Commentary
Have we become too divided as a country to properly honor those lost to tragedy?
This question has crossed my mind multiple times in the last week, which was largely focused on recollecting the Sept. 11 terrorist attacks on the United States. Saturday was the 20-year anniversary of the attacks.
I was glad to see many tributes and well-written, thoughtful notes in print, online and via social media commemorating and honoring the 2,977 lost, including 340 firefighters and 72 law enforcement officers.
Unfortunately, I also saw a bevy of political debate, vitriol and discussion that often skewed what the day and week should’ve focused on…the lives lost in the deadliest terrorist attack on American soil this country has ever seen.
Social media then took sides, as it often does, to debate politics over tragedy. Some used the opportunity to blast current or former presidents, while others lauded conspiracy theories.
In an unfortunately all-too-common occurrence these days, some of our current and former politicians gave their take. Like celebrities gathering to sing a horribly out-of-tune rendition of John Lennon’s “Imagine” to save us all from the COVID-19 pandemic in March 2020, the politicians gave their dramatic takes to push their own agendas and ideas while pivoting away from those who lost their lives.
2020 Democratic Florida Congressional candidate Pam Keith referenced the riot at the Capitol Building as Congress met to confirm Joe Biden’s presidential election victory via Twitter. She boldly proclaimed that “On Jan. 6, 2021, 9/11/2001 ceased being the worst thing that happened to America in my lifetime.”
According to Keith, folks having to make the choice to burn to death or jump out of the Twin Towers is worse than the admittedly horrible events of Jan. 6. The tweet seemed, at best, in poor taste. At worst, it was a disrespectful attempt to dumb down the tragedies of thousands of lives lost 20 years ago.
But the political jockeying wasn’t limited to the left. Former presidents George W. Bush and Donald Trump gave their own speeches. Both speeches started well, honoring those who were lost, before they both gave their political insertions. Bush also referenced the Jan. 6 riot, while Trump opted to lambaste Biden’s administration for the chaotic withdrawal from Afghanistan this month.
Don’t get me wrong. The Jan. 6 riot was a stain on this nation’s history, and those involved should be prosecuted. And our president and his administration deserve criticism and need to answer to the American and Afghan people for how Afghanistan has been bungled.

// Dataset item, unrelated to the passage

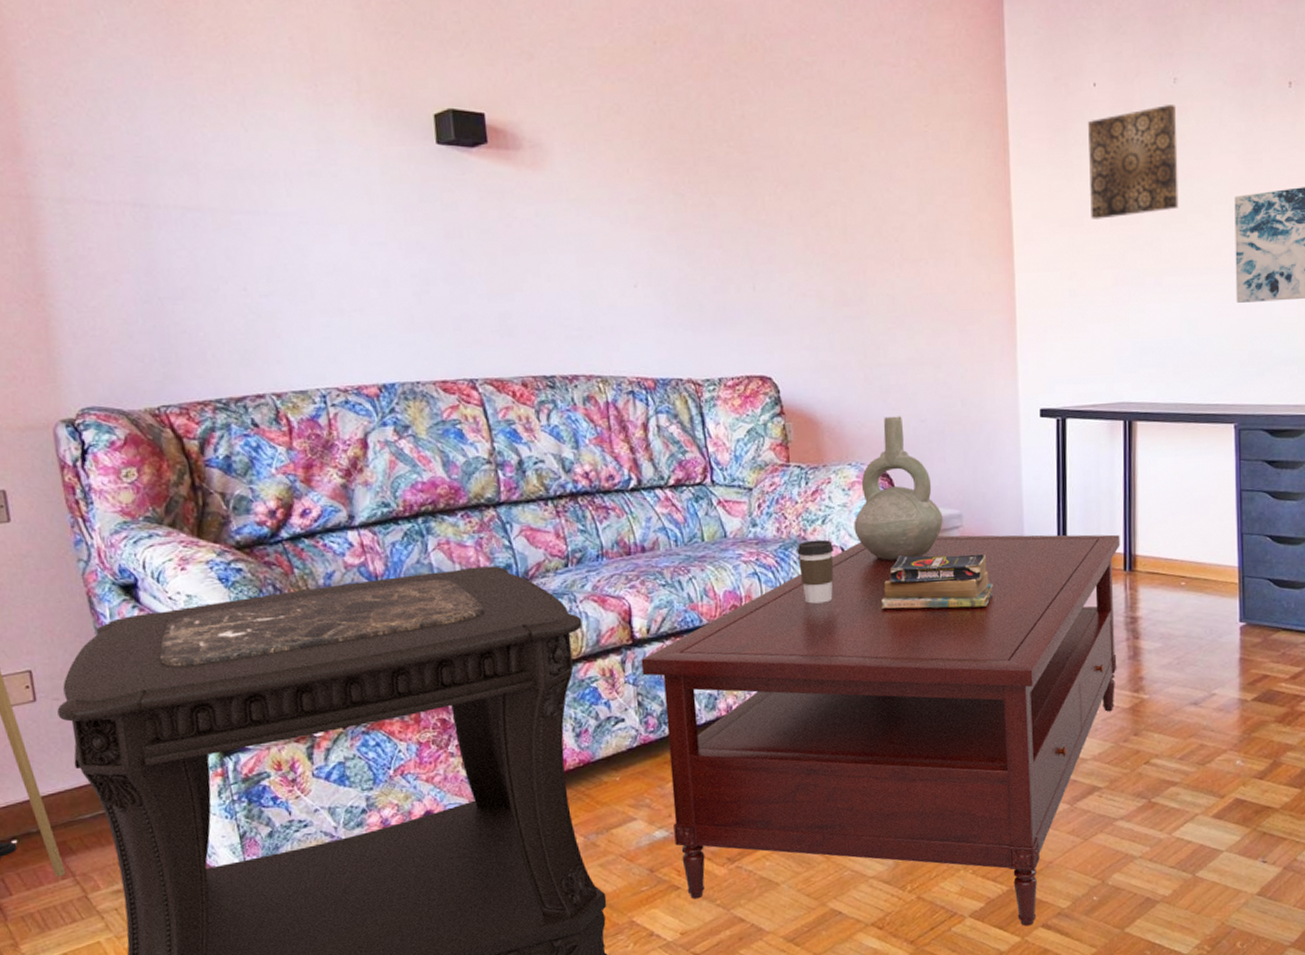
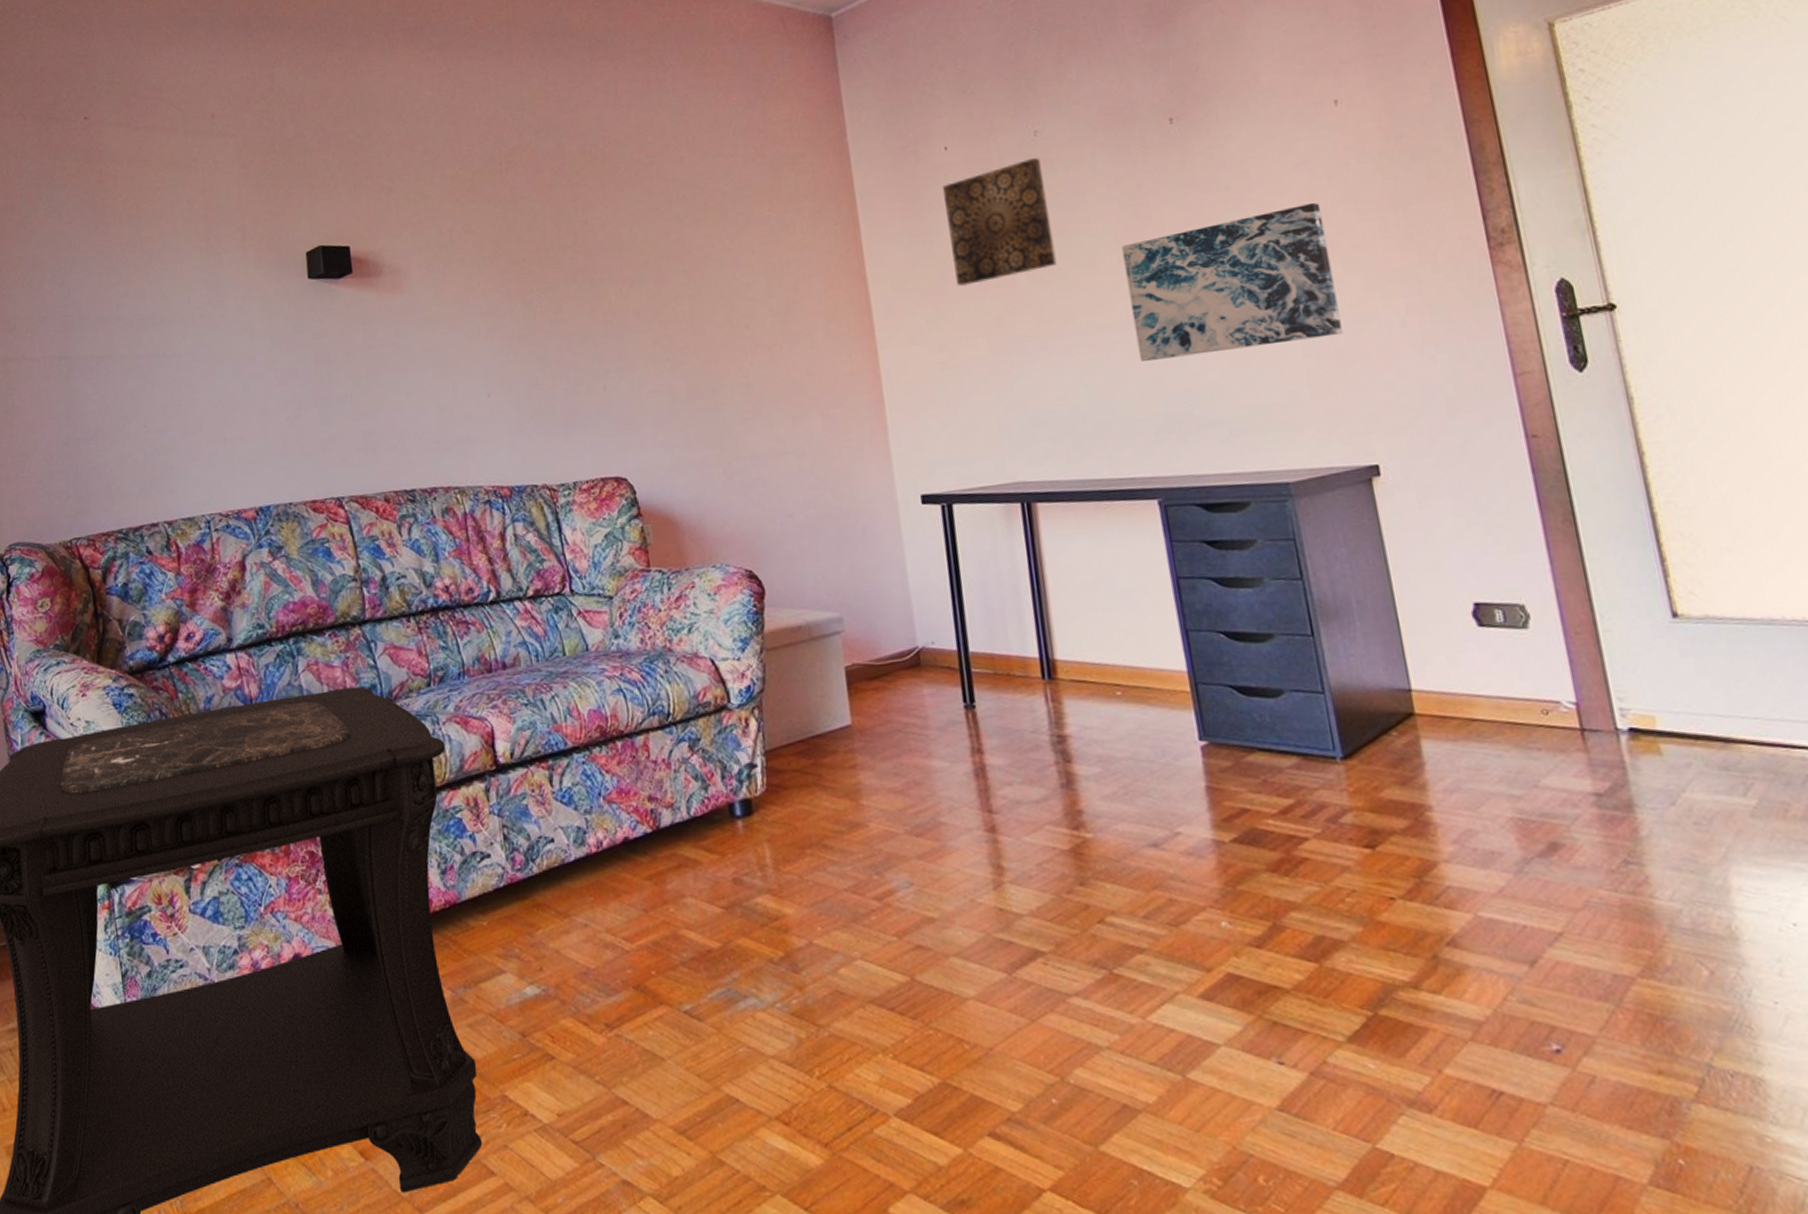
coffee table: present [641,534,1121,926] -> none [505,636,1050,1134]
coffee cup: present [797,539,834,604] -> none [663,650,705,723]
decorative vase: present [854,416,943,560] -> none [722,511,822,672]
books: present [880,553,994,609] -> none [758,662,887,728]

But that debate, which we have been subjected to for days, weeks, months and years at a time, should wait as we seek to honor lives—human lives!—that were lost in tragedy.
Tragedies turning into political debates is nothing new to America, lamentably.
Mass shootings at Columbine High School, Parkland High School and Sandy Hook Elementary School sparked heated arguments about appropriate gun control versus Second Amendment rights to bear arms.
Wildfires on the West Coast in 2017, 2020 and 2021 turned into a debate about climate change versus forest management.
Over 600,000 people dying of a new virus, COVID-19, turned into a debate about public health versus government control.
Often, people would rather be right and confirmed in their own opinions than take a moment to be silent and remember the lives we’ve lost.
Social media doesn’t help this. Our ability to hide behind a screen and insult others who disagree with us, no matter the occasion, has contributed to our country becoming more and more divided.
Tragedies used to unite the country. Look at how we came together after 9/11, before the controversies in the Middle East began. Now, they seemingly only tear us further apart. Politicians aren’t helping. Neither is social media.
The ones who can turn the tide are us, the citizens. We can try and take a minute when we remember tragedies to honor those we lost. We can forget about trying to prove that our politics are correct and opposing opinions are all idiotic. We can save the political talk for a more appropriate time, rather than using it to detract from remembering the fallen.
Lost lives matter more than political agendas.
Let us pray it doesn’t take another historic tragedy like 9/11 to truly remind us of that.